Everybody on the Internet is so happy about this algorithm, everybody uses it, everbody gets great results. Except me. I thought, this algorithm should provide a float between 0 and 1. But that doesn't happen. I did some calculations and came to the conclusion, that this algorithm only works for c.abs() >= Math.E && c.abs() <= Math.exp(2) (that is Math.E * Math.E). In numbers this means, my input into this equation has to be between about 2.718 and 7.389.

But a complex number c is considerd to tend towards infinity when its magnitude gets greater than 2. But for any Input smaller than Math.E, I get a value greater than one. And for any number greater than Math.exp(2), it gets negative. That is the case if a complex number escapes really fast.

So please tell me: what am I doing wrong. I'm desperate.



I was wrong: the code I posted is correct, I just 1. used it the wrong way and so it didn't provide the right output. 2. had to set the bailout value of the mandelbrot/julia algorithm to 10, otherwise I would've got stupid bands again.

Problem solved!

2012-04-04 18:09
by MusicIsLife
You're doing something in java, but you didn't tag jav - Justin Kirk 2012-04-04 18:13
The bailout value to should be 2, not 10 - karatedog 2012-05-03 22:52
@karatedog, When implementing smoothing you need to increase the bailout to a value much larger than 2 -- and actually, larger than 10 as well (the OP may have discovered this by now). I suppose I should explain why as an answer - sh1 2013-06-22 19:41


As you've already discovered, you need to increase the bailout radius before smoothing will look right.

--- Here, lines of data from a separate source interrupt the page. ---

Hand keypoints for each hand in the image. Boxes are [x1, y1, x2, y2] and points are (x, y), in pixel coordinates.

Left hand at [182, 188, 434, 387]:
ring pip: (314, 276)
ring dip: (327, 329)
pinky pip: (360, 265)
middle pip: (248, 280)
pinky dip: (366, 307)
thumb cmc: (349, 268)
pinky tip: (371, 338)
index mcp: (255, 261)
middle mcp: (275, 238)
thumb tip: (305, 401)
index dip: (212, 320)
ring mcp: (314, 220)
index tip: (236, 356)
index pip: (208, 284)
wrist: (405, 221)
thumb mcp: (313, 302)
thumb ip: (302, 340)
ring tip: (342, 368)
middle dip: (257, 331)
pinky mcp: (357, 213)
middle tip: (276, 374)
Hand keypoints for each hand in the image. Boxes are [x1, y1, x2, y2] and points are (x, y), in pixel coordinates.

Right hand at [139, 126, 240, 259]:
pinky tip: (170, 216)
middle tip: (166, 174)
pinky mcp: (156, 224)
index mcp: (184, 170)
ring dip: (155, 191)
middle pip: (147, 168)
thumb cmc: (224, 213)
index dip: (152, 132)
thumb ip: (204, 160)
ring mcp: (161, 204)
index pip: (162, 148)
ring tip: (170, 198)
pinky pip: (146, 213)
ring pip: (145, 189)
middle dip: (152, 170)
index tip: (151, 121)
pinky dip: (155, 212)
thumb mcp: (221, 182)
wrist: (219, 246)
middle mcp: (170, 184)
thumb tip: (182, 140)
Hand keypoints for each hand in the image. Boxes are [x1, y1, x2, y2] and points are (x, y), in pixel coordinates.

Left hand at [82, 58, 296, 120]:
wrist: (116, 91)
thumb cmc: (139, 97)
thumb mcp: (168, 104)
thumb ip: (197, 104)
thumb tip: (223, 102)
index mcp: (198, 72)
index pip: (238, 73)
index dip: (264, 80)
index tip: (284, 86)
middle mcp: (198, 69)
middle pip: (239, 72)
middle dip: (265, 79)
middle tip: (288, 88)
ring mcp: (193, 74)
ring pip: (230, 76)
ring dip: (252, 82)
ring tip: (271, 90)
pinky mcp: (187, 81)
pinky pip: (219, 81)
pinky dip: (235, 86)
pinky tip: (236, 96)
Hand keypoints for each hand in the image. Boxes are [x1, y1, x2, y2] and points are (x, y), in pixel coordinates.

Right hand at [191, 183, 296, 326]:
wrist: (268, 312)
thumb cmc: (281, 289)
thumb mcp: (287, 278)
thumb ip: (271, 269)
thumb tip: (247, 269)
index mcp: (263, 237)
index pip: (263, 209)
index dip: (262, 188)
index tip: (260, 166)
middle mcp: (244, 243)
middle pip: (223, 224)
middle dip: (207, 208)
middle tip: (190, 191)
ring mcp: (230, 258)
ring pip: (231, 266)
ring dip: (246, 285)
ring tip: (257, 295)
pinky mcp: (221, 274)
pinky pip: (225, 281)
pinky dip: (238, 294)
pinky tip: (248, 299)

Two is the minimum length that a coordinate can have such that when you square it and add the initial value, it cannot result in a smaller length. If the previous length was 2.0, and you squared it, you'd have a length of 4.0 (pointing in whichever direction), and the most that any value of c could reduce that by is 2.0 (by pointing in precisely the opposite direction). If c were larger than that then it would start to escape right away.

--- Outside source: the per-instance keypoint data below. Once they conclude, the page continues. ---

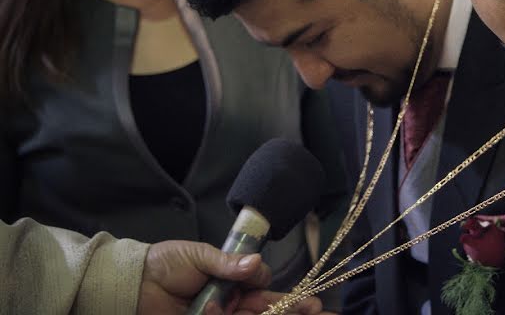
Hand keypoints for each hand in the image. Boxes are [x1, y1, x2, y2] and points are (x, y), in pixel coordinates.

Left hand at [138, 240, 322, 314]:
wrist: (132, 282)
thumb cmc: (165, 263)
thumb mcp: (198, 255)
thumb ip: (227, 263)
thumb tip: (256, 263)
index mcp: (231, 280)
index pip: (262, 286)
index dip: (282, 294)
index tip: (305, 299)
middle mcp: (228, 301)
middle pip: (263, 309)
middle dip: (289, 309)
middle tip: (313, 309)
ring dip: (254, 313)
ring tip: (244, 308)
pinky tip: (221, 311)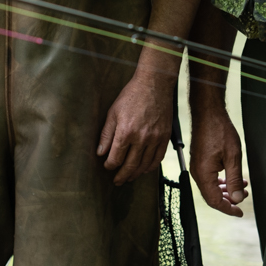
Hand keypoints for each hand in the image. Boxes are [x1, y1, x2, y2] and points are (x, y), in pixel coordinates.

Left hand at [98, 71, 174, 186]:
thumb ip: (106, 135)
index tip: (107, 166)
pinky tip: (144, 169)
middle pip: (130, 165)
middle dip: (121, 176)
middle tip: (117, 181)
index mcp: (126, 132)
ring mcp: (155, 139)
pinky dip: (150, 167)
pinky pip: (158, 158)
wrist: (154, 85)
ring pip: (145, 165)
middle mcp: (141, 138)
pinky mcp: (165, 137)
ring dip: (135, 174)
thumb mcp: (113, 113)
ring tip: (129, 177)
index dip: (110, 165)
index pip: (116, 158)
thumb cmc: (131, 96)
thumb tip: (100, 153)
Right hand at [191, 103, 246, 216]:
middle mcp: (197, 173)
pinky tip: (232, 179)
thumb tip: (237, 199)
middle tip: (244, 198)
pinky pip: (210, 179)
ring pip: (211, 188)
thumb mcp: (233, 157)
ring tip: (242, 188)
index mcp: (204, 174)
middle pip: (212, 197)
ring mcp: (197, 168)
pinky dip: (222, 182)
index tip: (240, 212)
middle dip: (229, 200)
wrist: (208, 114)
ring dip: (227, 191)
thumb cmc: (219, 131)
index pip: (214, 201)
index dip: (228, 209)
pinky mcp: (200, 162)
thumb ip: (235, 180)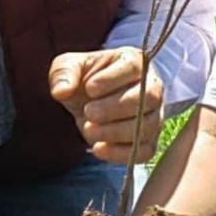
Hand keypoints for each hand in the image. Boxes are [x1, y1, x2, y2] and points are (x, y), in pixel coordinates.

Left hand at [49, 47, 163, 163]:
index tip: (89, 88)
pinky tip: (98, 149)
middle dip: (115, 108)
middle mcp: (153, 87)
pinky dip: (121, 153)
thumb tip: (61, 91)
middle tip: (88, 112)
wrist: (91, 102)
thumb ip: (63, 73)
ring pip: (148, 125)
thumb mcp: (69, 67)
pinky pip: (145, 150)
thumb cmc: (85, 79)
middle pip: (147, 97)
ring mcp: (155, 115)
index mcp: (135, 62)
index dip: (112, 79)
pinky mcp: (150, 139)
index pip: (134, 68)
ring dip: (115, 132)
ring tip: (88, 129)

Now, to estimate the fractional part of the number of iterations we look at the final |z|. If z had simply been squared and c not added to it, then it would have a length between 2.0 and 4.0 (the new value must be larger than 2.0 to bail out, and the old value must have been less than 2.0 to have not bailed out earlier).

Without c, taking |z|'s proportional position between 2 and 4 gives us a fractional part of the number of iterations. If |z| is close to 4 then the previous length must have been close to 2, so it was already close to bailing out in the previous iteration and the smoothed result should be close to the previous iteration count to represent that. If it's close to 2, then the previous iteration was further from bailing out, and so the smoothed result should be closer to the new iteration count.

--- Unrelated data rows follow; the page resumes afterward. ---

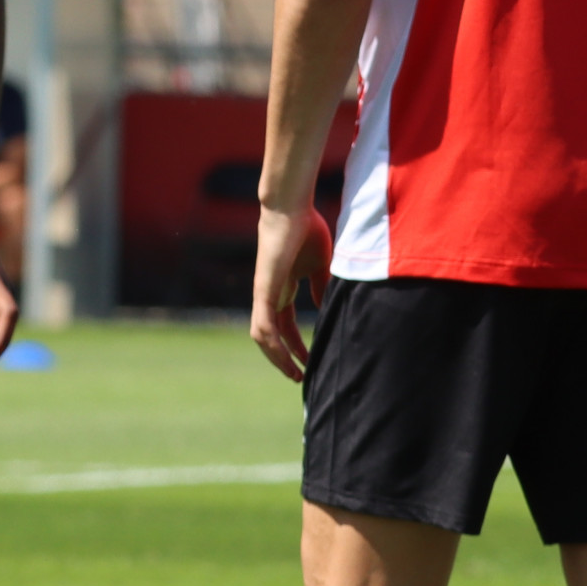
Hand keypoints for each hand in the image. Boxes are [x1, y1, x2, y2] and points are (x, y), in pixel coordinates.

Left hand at [248, 203, 332, 385]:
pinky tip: (285, 359)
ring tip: (294, 374)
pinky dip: (273, 344)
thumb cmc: (306, 228)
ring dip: (277, 358)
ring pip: (263, 336)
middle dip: (284, 358)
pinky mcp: (264, 290)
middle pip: (272, 335)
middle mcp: (269, 293)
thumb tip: (324, 307)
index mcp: (282, 287)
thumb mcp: (320, 264)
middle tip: (300, 377)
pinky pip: (263, 324)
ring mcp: (264, 293)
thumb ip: (320, 286)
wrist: (290, 208)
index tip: (310, 360)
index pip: (284, 324)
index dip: (295, 344)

Unfortunately c messes that up. The larger c is, the larger the potential error is in that simple relationship. Even if the old length was nearly at 2.0, it might have landed such that c's influence made it look like it must have been smaller.

Increasing the bailout mitigates the effect of adding c. If the bailout is 64 then the resulting length will be between 64 and 4096, and c's maximum offset of 2 has a proportionally smaller very impact on the result.

2013-06-22 20:18
by sh1


You have left out the iteration value, try this:

float loc = <iteration_value> + (float) 1 - Math.log(Math.log(c.abs())) / Math.log(2);

The iteration_value is the number of iterations which yielded c in the formula.

2012-04-05 10:47
by karatedog